At the moment there's really no way to handle errors. You could use guard statements, see examples/guard.fwd, but they are rather limited, in that the caller has no idea if the guard was executed or not. You could potentially terminate the program directly, which is fine in some cases, but we might want some way to signal to the caller that something has gone wrong and they might want to choose what happens.

This might be a case where exceptions or something like exceptions could be used, though probably a more limited version of them, maybe something like Haskell's error that only takes strings, or some other value type that cannot possibly fail itself. Monadic (hope I'm using that word right) errors do seem kind of inviting, where if one statement fails out, the error is just propagated upwards.

Code that excplicitly wants to handle its errors would now look something like (assuming !> means "handle error")

do_something() => n {
    /* ok */
}
!> e {
    /* error branch, if omitted just throws the error to whoever called us? */
    println("caught an error :((((");
    println(e); /* if the error value is just a constant string */
    error "now I have overwritten your error, lol";
    /* possibly also attaches file and line numbers or something? Or is that too heavy?*/
}

Some semantics are still a bit unclear, like how multiple calls should be handled:

do_something() => n;
do_something_with(n) => m;
...
!> e {
    /* who does this belong to? Should this be allowed at all? */
    /* at the moment I'm leaning towards binding to the closest function call */
}

It might also be a bit confusing to follow the code of execution:

do_something() => n;
!> e {...}
do_something_with(n) => m;
...

would effectively be something like

err_t err = do_something(|n|{
    do_something_with(n, |m|{
        ...
    });
});
if (err) {...}

Now it's also a bit unclear if one should use error statements, std::optional or std::expected to signify that something failed. I guess it might depend on the context, but having to deal with multiple ways a function might fail is a bit annoying in any language and something I'd like to avoid if possible.

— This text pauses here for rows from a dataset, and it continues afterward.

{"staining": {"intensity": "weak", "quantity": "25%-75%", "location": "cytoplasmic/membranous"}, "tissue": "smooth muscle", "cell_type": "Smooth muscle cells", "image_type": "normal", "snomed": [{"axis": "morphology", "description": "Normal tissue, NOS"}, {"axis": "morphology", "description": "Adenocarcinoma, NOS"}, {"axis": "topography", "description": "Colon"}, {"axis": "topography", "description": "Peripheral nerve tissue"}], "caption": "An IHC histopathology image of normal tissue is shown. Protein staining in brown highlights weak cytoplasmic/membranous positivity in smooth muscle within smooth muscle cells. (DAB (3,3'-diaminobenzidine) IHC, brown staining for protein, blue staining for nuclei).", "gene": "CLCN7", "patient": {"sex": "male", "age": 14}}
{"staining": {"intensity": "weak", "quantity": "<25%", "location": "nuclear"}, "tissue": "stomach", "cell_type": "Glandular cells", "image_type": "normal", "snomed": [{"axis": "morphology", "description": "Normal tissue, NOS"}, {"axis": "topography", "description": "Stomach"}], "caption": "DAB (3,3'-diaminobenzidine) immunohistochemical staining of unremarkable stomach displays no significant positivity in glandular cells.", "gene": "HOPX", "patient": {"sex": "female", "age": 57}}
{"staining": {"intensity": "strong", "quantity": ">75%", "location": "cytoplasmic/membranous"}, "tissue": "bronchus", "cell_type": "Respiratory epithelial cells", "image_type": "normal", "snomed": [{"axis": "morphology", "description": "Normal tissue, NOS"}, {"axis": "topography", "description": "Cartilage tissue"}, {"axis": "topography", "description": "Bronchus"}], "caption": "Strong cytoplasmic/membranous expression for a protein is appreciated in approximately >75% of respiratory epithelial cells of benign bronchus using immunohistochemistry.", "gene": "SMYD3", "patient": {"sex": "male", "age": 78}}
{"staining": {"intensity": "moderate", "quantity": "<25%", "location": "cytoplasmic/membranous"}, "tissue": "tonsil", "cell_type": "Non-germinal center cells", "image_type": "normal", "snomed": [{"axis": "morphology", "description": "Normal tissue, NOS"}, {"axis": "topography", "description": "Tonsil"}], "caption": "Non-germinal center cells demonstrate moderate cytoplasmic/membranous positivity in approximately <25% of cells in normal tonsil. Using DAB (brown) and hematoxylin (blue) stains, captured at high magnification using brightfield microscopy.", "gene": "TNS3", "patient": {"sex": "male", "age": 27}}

error should still run the local destructors, but if we have something like

create_some_object((*whatever_t) next)
{
    malloc(sizeof(whatever_t)) => ptr;
    init_whatever(ptr) => whatever;
    next(whatever);
    free(whatever);
}

(preferably the pointer from malloc would immediately be thrown into a box or something, that way we could fairly easily handle its lifetime automatically but anyway)

this would now leak memory on each error, whether that be from init_whatever or next. Technically speaking a memory leak is safe, but it should preferably be avoided whenever possible. The fix would be something like

create_some_object((*whatever_t) next)
{
    malloc(sizeof(whatever_t)) => ptr;

    init_whatever(ptr) => whatever;
    !> e {free(ptr); error e;}

    next(whatever);
    !> e {free(ptr); error e;}

    free(ptr);
}

but I'm not entirely certain if this can be automatically detected. In theory I guess we could implement the safe and unsafe attributes and provide wrappers for creating box pointers that immediately fix the issue, but hmm.

Calling closure multiple times

This is a relatively small detail, same as in Rust. Depending on how a closure is used, it can have different properties. If the closure is called just once (probably the most common situation), it is allowed to move captured variables. If called multiple times, it is not, since a previous invocation might've already moved some variables.

Then there are also function pointers that don't have any closure attached to them. Currently I'm thinking of using the syntax

 (int) - closure that can be called once
&(int) - closure that can be called multiple times
*(int) - raw function pointer, can be called multiple times

The semantics for passing these different types around seem to match variables fairly close, where a 'call' is a kind of destructive move. The exact semantics are still unimplemented, though.